++++ Excerpt to read ++++

Coking coal in China fell by $4/t in the first half of May

Spot coking coal prices in China fell by $4/t to $175/t EXW from April 25 to May 9, according to Kallanish. Local mines are currently experiencing surplus production. This is forcing them to reduce their selling prices. Meanwhile, demand from coke plants remains stable.

Oversupply in the Chinese market has reduced imports. Consignments of coking coal from Mongolia have been stuck at the border for a long time due to a lack of orders. Purchases from Australia were also not recorded in the period under review.

The situation may change after the mines’ stocks decline. Futures contracts for delivery in June on the Singapore Exchange were offered at $186/t in the first decade of May. This indicates that prices are expected to rise.

Domestic demand for coke in China remains strong thanks to the steel industry. In this regard, coke exports from China fell by 26.5% – to 1.77 million tons in January-March. Including in March – by 15.6%, to 760 thousand tons.

In the face of overproduction, Chinese mines are trying to sell their surplus on foreign markets. In January-March, exports of coking coal from China increased by 1.8% to 1.41 million tons, including 23.6% to 460 thousand tons in March.

++++ Given data ++++

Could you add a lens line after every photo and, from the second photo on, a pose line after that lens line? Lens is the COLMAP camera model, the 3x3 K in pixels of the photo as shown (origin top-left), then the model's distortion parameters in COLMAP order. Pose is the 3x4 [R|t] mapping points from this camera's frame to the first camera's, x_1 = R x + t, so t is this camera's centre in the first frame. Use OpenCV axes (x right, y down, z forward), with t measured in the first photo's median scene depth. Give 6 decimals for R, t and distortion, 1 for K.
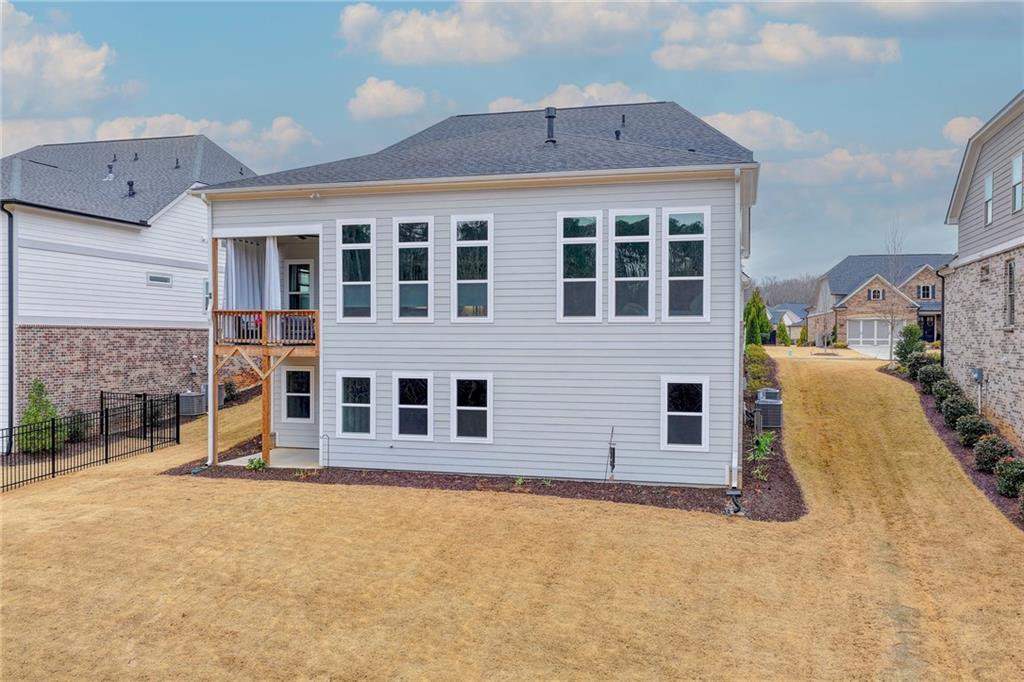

++++

▸ Prompt:
Can you give the passage of the report on Chinese coking coal prices between "The situation may" and "760 thousand tons.", inclusive, substituting "metallurgical sector" for "steel industry"?

▸ Response for this exercise:
The situation may change after the mines’ stocks decline. Futures contracts for delivery in June on the Singapore Exchange were offered at $186/t in the first decade of May. This indicates that prices are expected to rise.

Domestic demand for coke in China remains strong thanks to the metallurgical sector. In this regard, coke exports from China fell by 26.5% – to 1.77 million tons in January-March. Including in March – by 15.6%, to 760 thousand tons.